Large tracts of land concentrated along the north Capitol Street corridor were set aside in the nineteenth century as spacious grounds for three distinct types of institutions—cemeteries, educational institutions, and retirement facilities. They were joined in the twentieth century by the National Arboretum ( NE01), at 24th and R streets NE, whose 412 acres contiguous to the Anacostia River offered both wetlands and uplands for a wide range of specimen plantings. Although established in 1927, its permanent road system was not begun until twenty years later and completed in 1958. The administration-laboratory building, dating from 1964 and located near the R Street entrance, was designed by Deigert and Yerkes as three interconnected low pavilions composed asymmetrically along a central spine. Landscape architect Hideo Sasaki's master plan dating from 1968 brought coherence to the arboretum's series of disparate gardens. Two features of architectural interest are the remains of Native American habitation on the site and twentytwo of the original Aquia sandstone Corinthian columns from the east front of the Capitol. They were erected atop a hill according to a landscape plan, including a fountain, designed by Russell Page that was completed in 1990.

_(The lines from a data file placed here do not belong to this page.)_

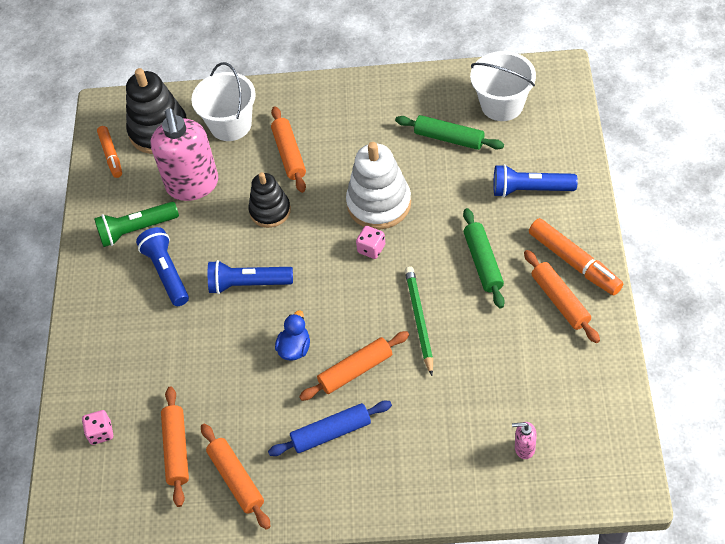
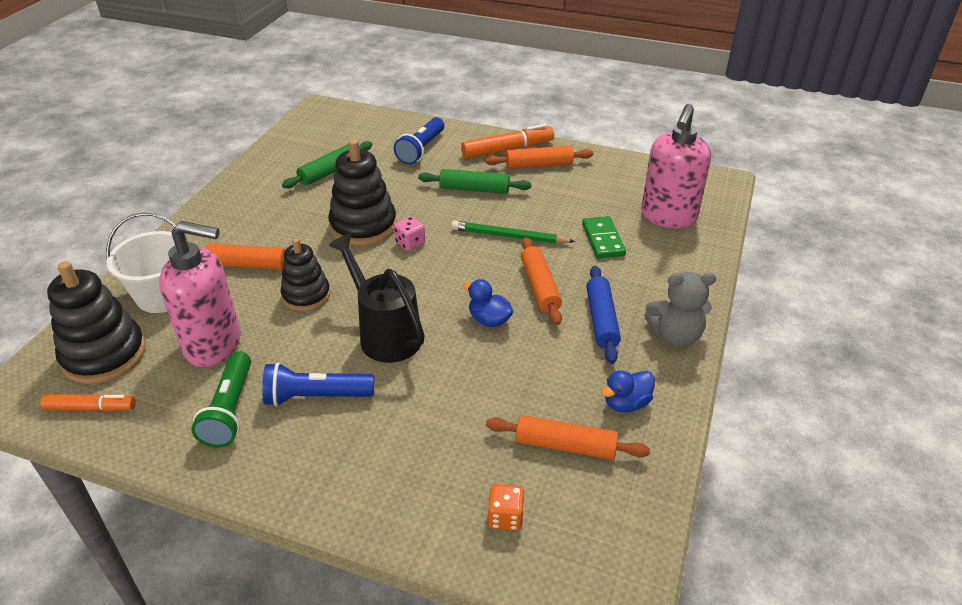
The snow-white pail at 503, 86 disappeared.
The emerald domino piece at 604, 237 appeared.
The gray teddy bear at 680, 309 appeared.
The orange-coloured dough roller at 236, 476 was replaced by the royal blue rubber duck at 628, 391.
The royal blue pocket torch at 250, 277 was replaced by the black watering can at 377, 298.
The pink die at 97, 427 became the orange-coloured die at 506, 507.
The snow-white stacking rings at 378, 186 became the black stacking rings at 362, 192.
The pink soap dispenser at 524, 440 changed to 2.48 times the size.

Two of the three large cemeteries in the area were designed as part of the rural cemetery movement to function as public parks and thus were consciously laid out with winding roadways that conform to the natural and sometimes improved landscape. It was in 1712 that religious services were first held on the site of Rock Creek Cemetery, located at Rock Creek Church Road and Webster Street NW, with the first interment in 1719. Its 86 acres have an irregular internal road system that is less contrived than those of Glenwood and Mount Olivet cemeteries, both founded in the 1850s in response to a city ordinance forbidding new cemeteries within the city limits. Glenwood Cemetery, located at 2219 Lincoln Road NE, was chartered by Congress on 27 July 1854. Mount Olivet Cemetery, at 1300 Bladensburg Road NE, was founded as a Roman Catholic cemetery in 1858; graves from three churches in the city were moved there, including that of James Hoban, architect of the White House.
Four universities in the area were founded in the nineteenth century: Gallaudet in 1856 (see NE04), Howard University in 1867 (see NE12), Catholic University in 1887 (see NE08), and Trinity College in 1897 (see NE07). Their campuses are now nearly filled with buildings, as are the grounds of the Old Soldiers' Home (see NE11), set aside by Congress in 1851 for retired army men, and Walter Reed Hospital, laid out in 1905 as a general hospital for the army. Remnants of seven Civil War forts remain in the area east of Rock Creek Park, but Fort Totten and Fort Slocum are the only ones whose contiguous grounds function as public parks. The city's only significant industrial corridor parallels the railroad tracks that run along the north side of New York Avenue, creating an indelible gash that in conjunction with the Anacostia River divides the northeastern sector of the city into three distinct areas.